I'm thinking a tubular airfoiled fuselage with the nose being just large enough to enclose my AXI motor, then flaring out to make room for the battery pack, then tapering away to the tail.
The fuse will be bulkheads and stringer construction. Thin wing, low aspect ratio, no flaps, small stab and elevators, fuse mounted gear. Monokote.
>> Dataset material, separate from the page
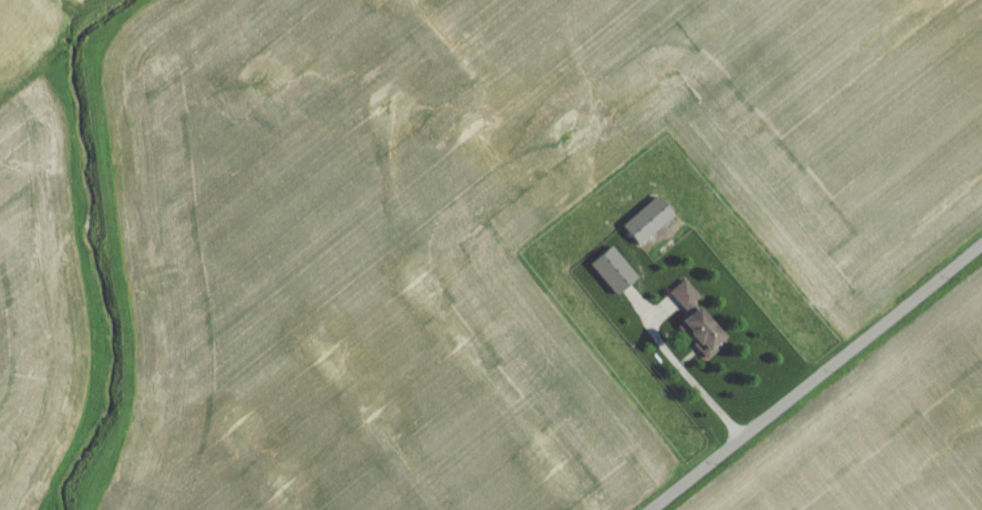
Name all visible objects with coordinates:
building: (645, 248)
building: (692, 326)
road: (819, 379)

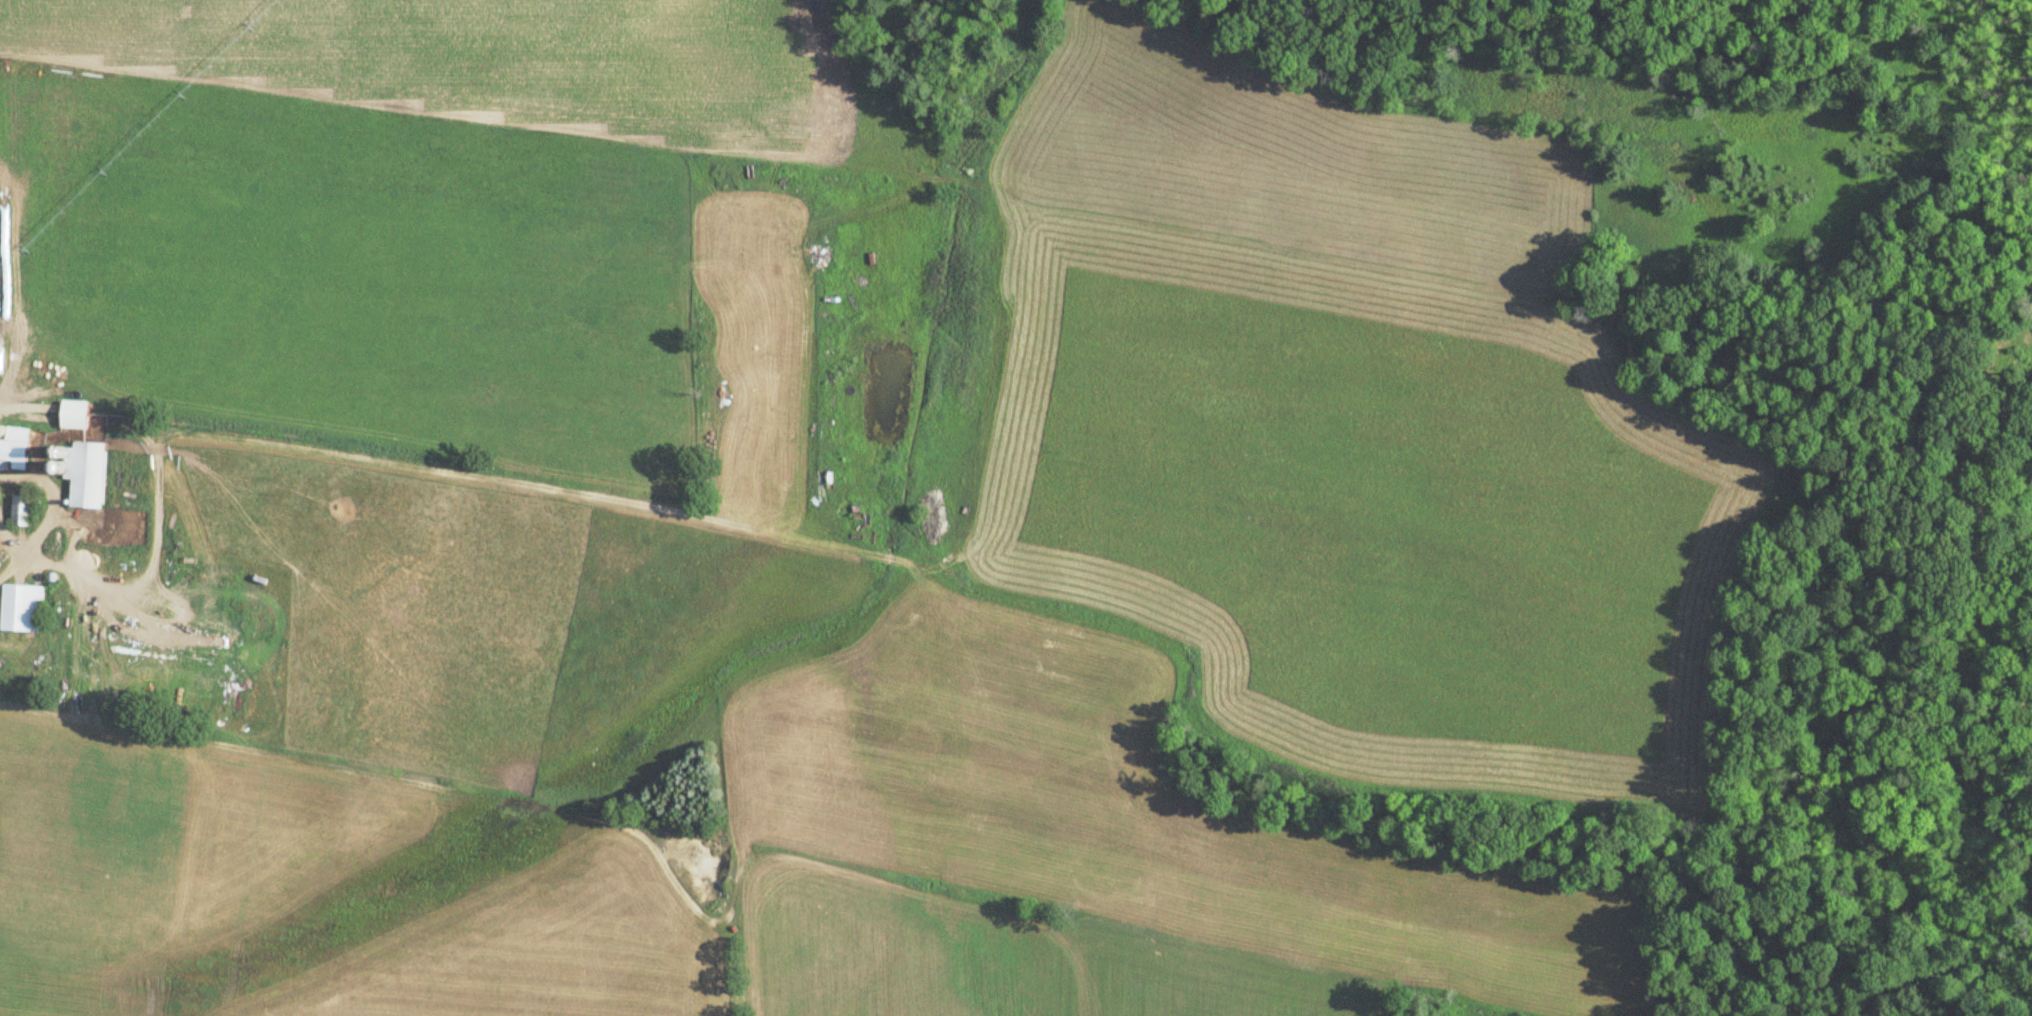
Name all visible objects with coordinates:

I couldn't tell you it will be competitve or even that it will fly well but I do think it's time to dtart from somewhere else.

Dick Fowler:
Sounds interesting. I'm curious as to why you would want a low aspect ratio wing.

frank carlisle:
Well, Dick........................I've been looking at reducing drag and I think less span might do it. AND......I pretty much plan on modeling from now on so if this doesn't work it won't be the last. I'm figuring getting squares  from chord rather than span might work. I don't have any scientific way to predetermin this. So I'll build it. Unless of course you or someone else can come up with a better idea. Which I'd follow in a heartbeat if it had a chance of working.